In the stimulus, Premise 1 is worded in the opposite way: “Jack’s dog howls whenever a train goes by.” Howls comes first, but it’s second in the diagram because the word “whenever” indicates a sufficient condition regardless of where in the sentence it appears.

Train → Howls

So Premise 1 looks different than its counterparts in the answer choices, but logically it matches up (except in (B) and (D), which are a “most” and a “some” claim, respectively).

2: “Some” claims are reversible.

The nature of the “some” relationship allows us to swap the terms around and retain its meaning: if some cats are pets, some pets are cats

Cats ←some→ Pets
Pets ←some→ Cats

Recognizing you can flip the wording of “some” claims is also critical to success in this question.

3: There’s only one way to draw an inference from a “some” claim

If you’re rusty on your valid formal arguments, now’s a great time to review. The only valid way to derive an inference from a “some” claim is to put some before all.

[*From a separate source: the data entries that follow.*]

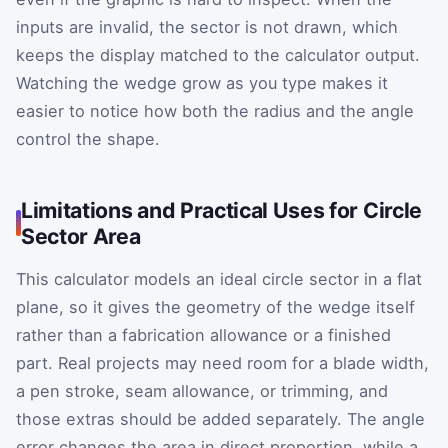
inputs are invalid, the sector is not drawn, which
keeps the display matched to the calculator output.
Watching the wedge grow as you type makes it
easier to notice how both the radius and the angle
control the shape.
Limitations and Practical Uses for Circle
Sector Area
This calculator models an ideal circle sector in a flat
plane, so it gives the geometry of the wedge itself
rather than a fabrication allowance or a finished
part. Real projects may need room for a blade width,
a pen stroke, seam allowance, or trimming, and
those extras should be added separately. The angle
error changes the area in direct proportion, while a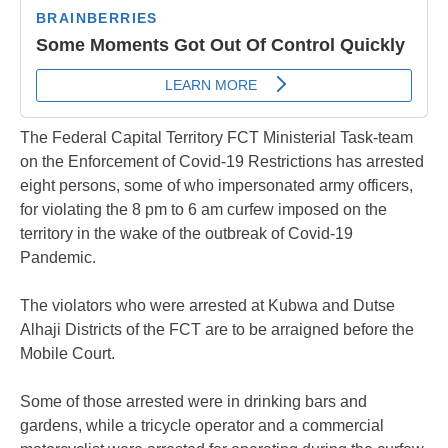
The Federal Capital Territory FCT Ministerial Task-team
on the Enforcement of Covid-19 Restrictions has arrested
eight persons, some of who impersonated army officers,
for violating the 8 pm to 6 am curfew imposed on the
territory in the wake of the outbreak of Covid-19
Pandemic.
The violators who were arrested at Kubwa and Dutse
Alhaji Districts of the FCT are to be arraigned before the
Mobile Court.
Some of those arrested were in drinking bars and
gardens, while a tricycle operator and a commercial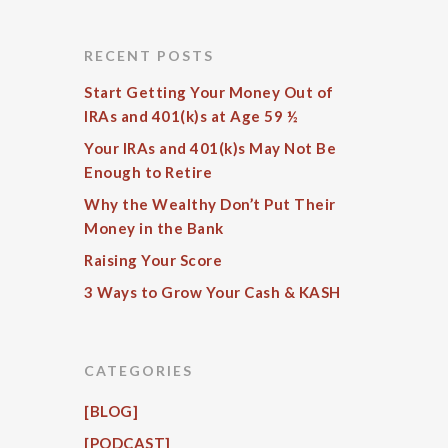
RECENT POSTS
Start Getting Your Money Out of
IRAs and 401(k)s at Age 59 ½
Your IRAs and 401(k)s May Not Be
Enough to Retire
Why the Wealthy Don’t Put Their
Money in the Bank
Raising Your Score
3 Ways to Grow Your Cash & KASH
CATEGORIES
[BLOG]
[PODCAST]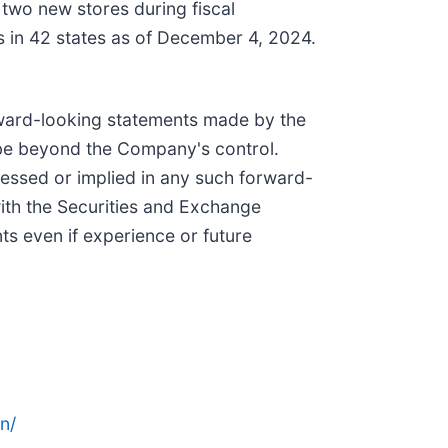
 two new stores during fiscal
in 42 states as of December 4, 2024.
d-looking statements made by the
 be beyond the Company's control.
ressed or implied in any such forward-
with the Securities and Exchange
s even if experience or future
n/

Pets ←some→ Cats → Conniving
validly gives you…
Pets ←some→ Conniving

Nothing else works.

Get ready to use all those skills, baby! Let’s diagram the argument. Here’s how it looks on a first translation from the English:

Premise 1: Train → Howls
Premise 2: Train ←some→ Wash
________
Conclusion: Wash ←some→ Howls

This argument works by putting some before all, but you have to make a few adjustments to see it clearly. Let’s swap the order of Premise 2’s terms and put it first:

Premise 2: Wash ←some→ Train
Premise 1: Train → Howls
________
Conclusion: Wash ←some→ Howls

There we go. If you like a nice pretty chain, it’s easy to make now:

Premise 1+2: Wash ←some→ Train → Howls

Our correct answer choice needs be a valid argument that puts some before all.